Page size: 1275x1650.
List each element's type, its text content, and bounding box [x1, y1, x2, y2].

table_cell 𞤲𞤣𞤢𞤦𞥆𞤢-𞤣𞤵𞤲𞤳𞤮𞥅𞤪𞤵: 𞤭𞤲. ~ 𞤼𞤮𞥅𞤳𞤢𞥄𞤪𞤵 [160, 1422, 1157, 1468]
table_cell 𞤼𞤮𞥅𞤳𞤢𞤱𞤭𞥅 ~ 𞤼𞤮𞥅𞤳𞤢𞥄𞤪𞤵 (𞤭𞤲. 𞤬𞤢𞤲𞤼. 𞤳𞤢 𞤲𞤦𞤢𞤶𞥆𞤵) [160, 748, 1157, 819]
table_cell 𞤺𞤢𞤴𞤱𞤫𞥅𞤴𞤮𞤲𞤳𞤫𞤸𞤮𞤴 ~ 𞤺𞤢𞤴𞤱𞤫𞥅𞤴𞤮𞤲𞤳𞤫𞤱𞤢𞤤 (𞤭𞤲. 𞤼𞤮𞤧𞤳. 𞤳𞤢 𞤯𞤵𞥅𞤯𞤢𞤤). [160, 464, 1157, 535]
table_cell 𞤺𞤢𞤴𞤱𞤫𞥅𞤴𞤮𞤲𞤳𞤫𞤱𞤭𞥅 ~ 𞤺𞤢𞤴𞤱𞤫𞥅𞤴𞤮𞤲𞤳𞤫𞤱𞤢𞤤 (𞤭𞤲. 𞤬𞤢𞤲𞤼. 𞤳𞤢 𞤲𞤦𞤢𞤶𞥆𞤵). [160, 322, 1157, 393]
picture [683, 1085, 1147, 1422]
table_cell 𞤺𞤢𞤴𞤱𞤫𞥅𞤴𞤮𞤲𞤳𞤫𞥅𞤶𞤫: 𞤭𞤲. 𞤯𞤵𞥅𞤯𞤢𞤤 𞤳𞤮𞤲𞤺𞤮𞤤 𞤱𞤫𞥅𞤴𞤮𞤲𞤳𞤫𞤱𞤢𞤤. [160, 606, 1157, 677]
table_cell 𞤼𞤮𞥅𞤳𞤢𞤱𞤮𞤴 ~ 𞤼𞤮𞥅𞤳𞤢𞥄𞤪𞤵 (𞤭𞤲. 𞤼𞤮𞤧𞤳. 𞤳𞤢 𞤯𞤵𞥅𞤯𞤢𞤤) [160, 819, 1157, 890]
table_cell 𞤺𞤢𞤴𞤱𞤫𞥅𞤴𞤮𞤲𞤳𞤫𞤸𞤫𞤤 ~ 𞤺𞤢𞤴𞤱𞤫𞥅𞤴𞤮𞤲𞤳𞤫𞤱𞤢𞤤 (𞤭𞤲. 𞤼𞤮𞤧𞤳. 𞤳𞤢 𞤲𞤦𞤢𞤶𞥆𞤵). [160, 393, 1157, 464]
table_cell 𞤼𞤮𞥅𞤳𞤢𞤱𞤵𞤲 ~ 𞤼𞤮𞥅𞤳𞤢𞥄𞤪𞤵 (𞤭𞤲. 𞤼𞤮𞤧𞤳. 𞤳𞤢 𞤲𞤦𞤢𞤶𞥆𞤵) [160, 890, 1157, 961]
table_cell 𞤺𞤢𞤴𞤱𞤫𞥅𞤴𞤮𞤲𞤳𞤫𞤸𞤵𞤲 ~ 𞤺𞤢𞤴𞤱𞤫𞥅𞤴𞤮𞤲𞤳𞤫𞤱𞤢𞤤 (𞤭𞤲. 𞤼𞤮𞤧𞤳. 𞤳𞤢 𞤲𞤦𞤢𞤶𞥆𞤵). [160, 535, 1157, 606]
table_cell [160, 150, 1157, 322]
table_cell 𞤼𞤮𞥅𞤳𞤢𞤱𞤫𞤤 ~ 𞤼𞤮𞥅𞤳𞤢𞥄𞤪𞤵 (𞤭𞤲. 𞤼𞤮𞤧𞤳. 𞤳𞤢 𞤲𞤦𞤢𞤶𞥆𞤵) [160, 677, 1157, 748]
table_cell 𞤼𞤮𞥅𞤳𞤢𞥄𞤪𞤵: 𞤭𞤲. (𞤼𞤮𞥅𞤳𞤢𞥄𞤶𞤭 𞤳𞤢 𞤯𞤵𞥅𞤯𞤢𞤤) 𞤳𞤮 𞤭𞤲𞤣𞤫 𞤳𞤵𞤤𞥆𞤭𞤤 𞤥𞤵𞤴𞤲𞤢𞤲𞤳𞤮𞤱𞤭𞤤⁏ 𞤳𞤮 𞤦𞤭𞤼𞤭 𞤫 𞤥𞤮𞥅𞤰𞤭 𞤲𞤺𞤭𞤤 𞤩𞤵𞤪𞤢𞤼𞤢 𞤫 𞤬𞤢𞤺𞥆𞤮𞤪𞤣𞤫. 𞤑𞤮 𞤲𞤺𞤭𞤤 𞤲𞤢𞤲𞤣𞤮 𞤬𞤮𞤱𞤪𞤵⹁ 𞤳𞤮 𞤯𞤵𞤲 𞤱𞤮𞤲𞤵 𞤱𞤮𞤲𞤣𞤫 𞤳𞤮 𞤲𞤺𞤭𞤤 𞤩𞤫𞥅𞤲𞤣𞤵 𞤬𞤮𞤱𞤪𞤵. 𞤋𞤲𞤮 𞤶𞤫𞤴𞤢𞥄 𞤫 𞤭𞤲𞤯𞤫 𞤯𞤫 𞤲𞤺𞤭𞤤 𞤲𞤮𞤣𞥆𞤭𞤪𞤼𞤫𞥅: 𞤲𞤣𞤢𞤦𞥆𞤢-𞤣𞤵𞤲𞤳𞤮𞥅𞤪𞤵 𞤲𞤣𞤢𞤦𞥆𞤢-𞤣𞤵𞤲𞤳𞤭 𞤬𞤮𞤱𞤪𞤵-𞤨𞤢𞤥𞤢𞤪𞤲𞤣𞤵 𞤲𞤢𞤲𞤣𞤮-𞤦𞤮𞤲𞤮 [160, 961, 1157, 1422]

§ **About this exercise**:
Line by line, transcribe the material above exactly.

§ **Answer to this exercise**:
Page size: 1275x1650.
List each element's type, its text content, and bounding box [x1, y1, x2, y2].

table_cell 𞤲𞤣𞤢𞤦𞥆𞤢-𞤣𞤵𞤲𞤳𞤮𞥅𞤪𞤵: 𞤭𞤲. ~ 𞤼𞤮𞥅𞤳𞤢𞥄𞤪𞤵 [160, 1422, 1157, 1468]
table_cell 𞤼𞤮𞥅𞤳𞤢𞤱𞤭𞥅 ~ 𞤼𞤮𞥅𞤳𞤢𞥄𞤪𞤵 (𞤭𞤲. 𞤬𞤢𞤲𞤼. 𞤳𞤢 𞤲𞤦𞤢𞤶𞥆𞤵) [160, 748, 1157, 819]
table_cell 𞤺𞤢𞤴𞤱𞤫𞥅𞤴𞤮𞤲𞤳𞤫𞤸𞤮𞤴 ~ 𞤺𞤢𞤴𞤱𞤫𞥅𞤴𞤮𞤲𞤳𞤫𞤱𞤢𞤤 (𞤭𞤲. 𞤼𞤮𞤧𞤳. 𞤳𞤢 𞤯𞤵𞥅𞤯𞤢𞤤). [160, 464, 1157, 535]
table_cell 𞤺𞤢𞤴𞤱𞤫𞥅𞤴𞤮𞤲𞤳𞤫𞤱𞤭𞥅 ~ 𞤺𞤢𞤴𞤱𞤫𞥅𞤴𞤮𞤲𞤳𞤫𞤱𞤢𞤤 (𞤭𞤲. 𞤬𞤢𞤲𞤼. 𞤳𞤢 𞤲𞤦𞤢𞤶𞥆𞤵). [160, 322, 1157, 393]
picture [683, 1085, 1147, 1422]
table_cell 𞤺𞤢𞤴𞤱𞤫𞥅𞤴𞤮𞤲𞤳𞤫𞥅𞤶𞤫: 𞤭𞤲. 𞤯𞤵𞥅𞤯𞤢𞤤 𞤳𞤮𞤲𞤺𞤮𞤤 𞤱𞤫𞥅𞤴𞤮𞤲𞤳𞤫𞤱𞤢𞤤. [160, 606, 1157, 677]
table_cell 𞤼𞤮𞥅𞤳𞤢𞤱𞤮𞤴 ~ 𞤼𞤮𞥅𞤳𞤢𞥄𞤪𞤵 (𞤭𞤲. 𞤼𞤮𞤧𞤳. 𞤳𞤢 𞤯𞤵𞥅𞤯𞤢𞤤) [160, 819, 1157, 890]
table_cell 𞤺𞤢𞤴𞤱𞤫𞥅𞤴𞤮𞤲𞤳𞤫𞤸𞤫𞤤 ~ 𞤺𞤢𞤴𞤱𞤫𞥅𞤴𞤮𞤲𞤳𞤫𞤱𞤢𞤤 (𞤭𞤲. 𞤼𞤮𞤧𞤳. 𞤳𞤢 𞤲𞤦𞤢𞤶𞥆𞤵). [160, 393, 1157, 464]
table_cell 𞤼𞤮𞥅𞤳𞤢𞤱𞤵𞤲 ~ 𞤼𞤮𞥅𞤳𞤢𞥄𞤪𞤵 (𞤭𞤲. 𞤼𞤮𞤧𞤳. 𞤳𞤢 𞤲𞤦𞤢𞤶𞥆𞤵) [160, 890, 1157, 961]
table_cell 𞤺𞤢𞤴𞤱𞤫𞥅𞤴𞤮𞤲𞤳𞤫𞤸𞤵𞤲 ~ 𞤺𞤢𞤴𞤱𞤫𞥅𞤴𞤮𞤲𞤳𞤫𞤱𞤢𞤤 (𞤭𞤲. 𞤼𞤮𞤧𞤳. 𞤳𞤢 𞤲𞤦𞤢𞤶𞥆𞤵). [160, 535, 1157, 606]
table_cell [160, 150, 1157, 322]
table_cell 𞤼𞤮𞥅𞤳𞤢𞤱𞤫𞤤 ~ 𞤼𞤮𞥅𞤳𞤢𞥄𞤪𞤵 (𞤭𞤲. 𞤼𞤮𞤧𞤳. 𞤳𞤢 𞤲𞤦𞤢𞤶𞥆𞤵) [160, 677, 1157, 748]
table_cell 𞤼𞤮𞥅𞤳𞤢𞥄𞤪𞤵: 𞤭𞤲. (𞤼𞤮𞥅𞤳𞤢𞥄𞤶𞤭 𞤳𞤢 𞤯𞤵𞥅𞤯𞤢𞤤) 𞤳𞤮 𞤭𞤲𞤣𞤫 𞤳𞤵𞤤𞥆𞤭𞤤 𞤥𞤵𞤴𞤲𞤢𞤲𞤳𞤮𞤱𞤭𞤤⁏ 𞤳𞤮 𞤦𞤭𞤼𞤭 𞤫 𞤥𞤮𞥅𞤰𞤭 𞤲𞤺𞤭𞤤 𞤩𞤵𞤪𞤢𞤼𞤢 𞤫 𞤬𞤢𞤺𞥆𞤮𞤪𞤣𞤫. 𞤑𞤮 𞤲𞤺𞤭𞤤 𞤲𞤢𞤲𞤣𞤮 𞤬𞤮𞤱𞤪𞤵⹁ 𞤳𞤮 𞤯𞤵𞤲 𞤱𞤮𞤲𞤵 𞤱𞤮𞤲𞤣𞤫 𞤳𞤮 𞤲𞤺𞤭𞤤 𞤩𞤫𞥅𞤲𞤣𞤵 𞤬𞤮𞤱𞤪𞤵. 𞤋𞤲𞤮 𞤶𞤫𞤴𞤢𞥄 𞤫 𞤭𞤲𞤯𞤫 𞤯𞤫 𞤲𞤺𞤭𞤤 𞤲𞤮𞤣𞥆𞤭𞤪𞤼𞤫𞥅: 𞤲𞤣𞤢𞤦𞥆𞤢-𞤣𞤵𞤲𞤳𞤮𞥅𞤪𞤵 𞤲𞤣𞤢𞤦𞥆𞤢-𞤣𞤵𞤲𞤳𞤭 𞤬𞤮𞤱𞤪𞤵-𞤨𞤢𞤥𞤢𞤪𞤲𞤣𞤵 𞤲𞤢𞤲𞤣𞤮-𞤦𞤮𞤲𞤮 [160, 961, 1157, 1422]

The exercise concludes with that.